- **Task prompt**: Copy all lines in the material holding the string "нужно".

[[ Supplied data open ]]

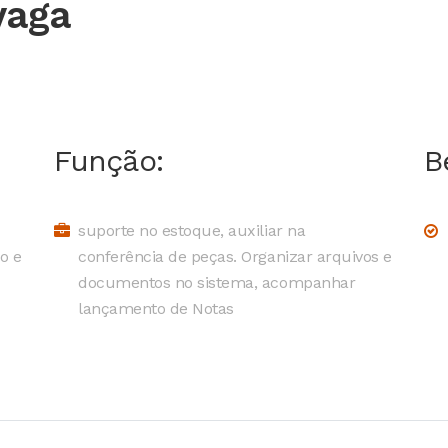
vaga
Função:
B
suporte no estoque, auxiliar na
co e
conferência de peças. Organizar arquivos e
documentos no sistema, acompanhar
lançamento de Notas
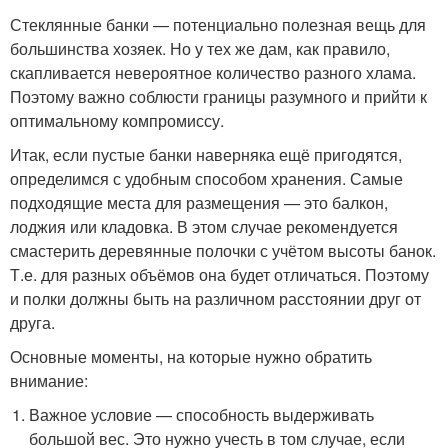
Стеклянные банки — потенциально полезная вещь для
большинства хозяек. Но у тех же дам, как правило,
скапливается невероятное количество разного хлама.
Поэтому важно соблюсти границы разумного и прийти к
оптимальному компромиссу.
Итак, если пустые банки наверняка ещё пригодятся,
определимся с удобным способом хранения. Самые
подходящие места для размещения — это балкон,
лоджия или кладовка. В этом случае рекомендуется
смастерить деревянные полочки с учётом высоты банок.
Т.е. для разных объёмов она будет отличаться. Поэтому
и полки должны быть на различном расстоянии друг от
друга.
Основные моменты, на которые нужно обратить
внимание:
Важное условие — способность выдерживать
большой вес. Это нужно учесть в том случае, если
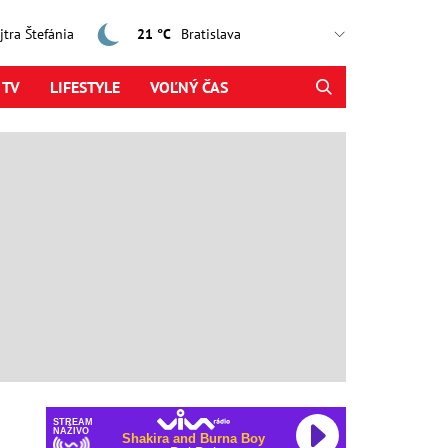
ajtra Štefánia
21 °C
 TV
LIFESTYLE
VOĽNÝ ČAS
STREAM
NAŽIVO
Shakira and Burna Boy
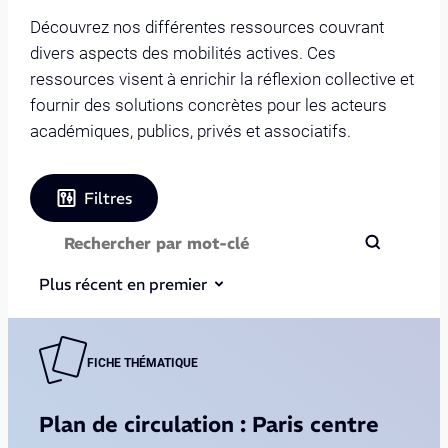
Découvrez nos différentes ressources couvrant
divers aspects des mobilités actives. Ces
ressources visent à enrichir la réflexion collective et
fournir des solutions concrètes pour les acteurs
académiques, publics, privés et associatifs.
Filtres
Plus récent en premier
FICHE THÉMATIQUE
Plan de circulation : Paris centre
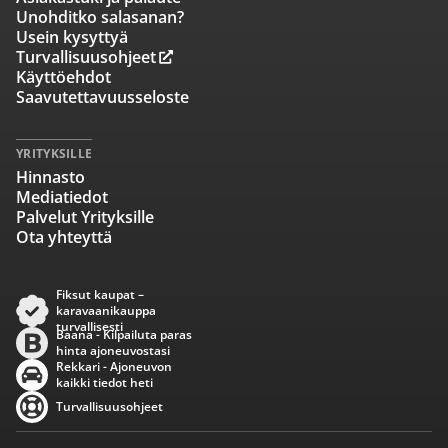
Unohditko salasanan?
Usein kysyttyä
Turvallisuusohjeet
Käyttöehdot
Saavutettavuusseloste
YRITYKSILLE
Hinnasto
Mediatiedot
Palvelut Yrityksille
Ota yhteyttä
Fiksut kaupat –
karavaanikauppa
turvallisesti
Baana - Kilpailuta paras
hinta ajoneuvostasi
Rekkari - Ajoneuvon
kaikki tiedot heti
Turvallisuusohjeet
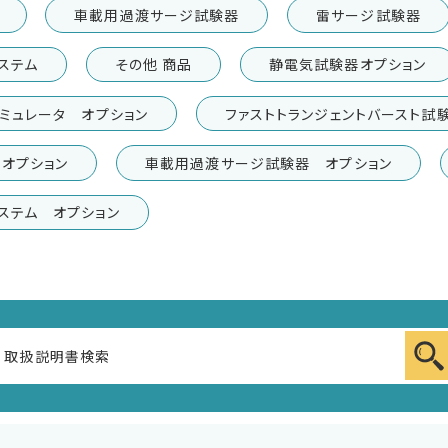
車載用過渡サージ試験器
雷サージ試験器
ステム
その他 商品
静電気試験器オプション
ミュレータ オプション
ファストトランジェントバースト試
オプション
車載用過渡サージ試験器 オプション
ステム オプション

[[ Supplied data closed ]]

- **Task output**:
Основные моменты, на которые нужно обратить
большой вес. Это нужно учесть в том случае, если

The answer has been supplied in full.